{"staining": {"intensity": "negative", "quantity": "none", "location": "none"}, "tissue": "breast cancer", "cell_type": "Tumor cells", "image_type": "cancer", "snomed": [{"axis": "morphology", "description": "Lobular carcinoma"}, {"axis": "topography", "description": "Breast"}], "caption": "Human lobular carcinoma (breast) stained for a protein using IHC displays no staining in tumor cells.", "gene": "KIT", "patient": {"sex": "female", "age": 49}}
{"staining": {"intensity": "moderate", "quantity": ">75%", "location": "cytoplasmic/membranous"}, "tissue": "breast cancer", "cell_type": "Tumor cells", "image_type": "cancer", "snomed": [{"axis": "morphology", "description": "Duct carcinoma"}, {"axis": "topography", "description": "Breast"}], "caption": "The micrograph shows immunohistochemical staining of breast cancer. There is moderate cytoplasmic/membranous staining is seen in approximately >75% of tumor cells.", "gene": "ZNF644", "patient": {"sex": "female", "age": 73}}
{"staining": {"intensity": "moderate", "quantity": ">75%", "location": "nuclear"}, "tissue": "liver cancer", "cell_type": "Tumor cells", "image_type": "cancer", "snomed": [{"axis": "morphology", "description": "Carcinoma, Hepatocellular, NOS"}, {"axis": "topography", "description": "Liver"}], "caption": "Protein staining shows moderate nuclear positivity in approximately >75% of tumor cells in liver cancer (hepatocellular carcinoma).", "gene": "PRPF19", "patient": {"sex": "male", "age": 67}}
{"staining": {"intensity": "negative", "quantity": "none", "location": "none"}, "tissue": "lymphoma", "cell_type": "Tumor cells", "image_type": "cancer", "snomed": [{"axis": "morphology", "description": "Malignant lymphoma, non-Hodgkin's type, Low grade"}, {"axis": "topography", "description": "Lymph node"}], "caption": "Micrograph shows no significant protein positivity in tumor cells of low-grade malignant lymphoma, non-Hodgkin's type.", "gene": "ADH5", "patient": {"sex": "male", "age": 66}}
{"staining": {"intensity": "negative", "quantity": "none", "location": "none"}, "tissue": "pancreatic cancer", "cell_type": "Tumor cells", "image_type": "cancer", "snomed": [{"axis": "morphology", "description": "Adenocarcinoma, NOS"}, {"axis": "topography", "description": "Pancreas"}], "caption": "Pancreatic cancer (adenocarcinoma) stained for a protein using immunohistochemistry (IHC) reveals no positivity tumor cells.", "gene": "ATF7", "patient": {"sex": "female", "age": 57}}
━━━
#### YOUR TASK:
Every record, restated word for word, should make up your reply.

#### TASK RESULT:
{"staining": {"intensity": "negative", "quantity": "none", "location": "none"}, "tissue": "breast cancer", "cell_type": "Tumor cells", "image_type": "cancer", "snomed": [{"axis": "morphology", "description": "Lobular carcinoma"}, {"axis": "topography", "description": "Breast"}], "caption": "Human lobular carcinoma (breast) stained for a protein using IHC displays no staining in tumor cells.", "gene": "KIT", "patient": {"sex": "female", "age": 49}}
{"staining": {"intensity": "moderate", "quantity": ">75%", "location": "cytoplasmic/membranous"}, "tissue": "breast cancer", "cell_type": "Tumor cells", "image_type": "cancer", "snomed": [{"axis": "morphology", "description": "Duct carcinoma"}, {"axis": "topography", "description": "Breast"}], "caption": "The micrograph shows immunohistochemical staining of breast cancer. There is moderate cytoplasmic/membranous staining is seen in approximately >75% of tumor cells.", "gene": "ZNF644", "patient": {"sex": "female", "age": 73}}
{"staining": {"intensity": "moderate", "quantity": ">75%", "location": "nuclear"}, "tissue": "liver cancer", "cell_type": "Tumor cells", "image_type": "cancer", "snomed": [{"axis": "morphology", "description": "Carcinoma, Hepatocellular, NOS"}, {"axis": "topography", "description": "Liver"}], "caption": "Protein staining shows moderate nuclear positivity in approximately >75% of tumor cells in liver cancer (hepatocellular carcinoma).", "gene": "PRPF19", "patient": {"sex": "male", "age": 67}}
{"staining": {"intensity": "negative", "quantity": "none", "location": "none"}, "tissue": "lymphoma", "cell_type": "Tumor cells", "image_type": "cancer", "snomed": [{"axis": "morphology", "description": "Malignant lymphoma, non-Hodgkin's type, Low grade"}, {"axis": "topography", "description": "Lymph node"}], "caption": "Micrograph shows no significant protein positivity in tumor cells of low-grade malignant lymphoma, non-Hodgkin's type.", "gene": "ADH5", "patient": {"sex": "male", "age": 66}}
{"staining": {"intensity": "negative", "quantity": "none", "location": "none"}, "tissue": "pancreatic cancer", "cell_type": "Tumor cells", "image_type": "cancer", "snomed": [{"axis": "morphology", "description": "Adenocarcinoma, NOS"}, {"axis": "topography", "description": "Pancreas"}], "caption": "Pancreatic cancer (adenocarcinoma) stained for a protein using immunohistochemistry (IHC) reveals no positivity tumor cells.", "gene": "ATF7", "patient": {"sex": "female", "age": 57}}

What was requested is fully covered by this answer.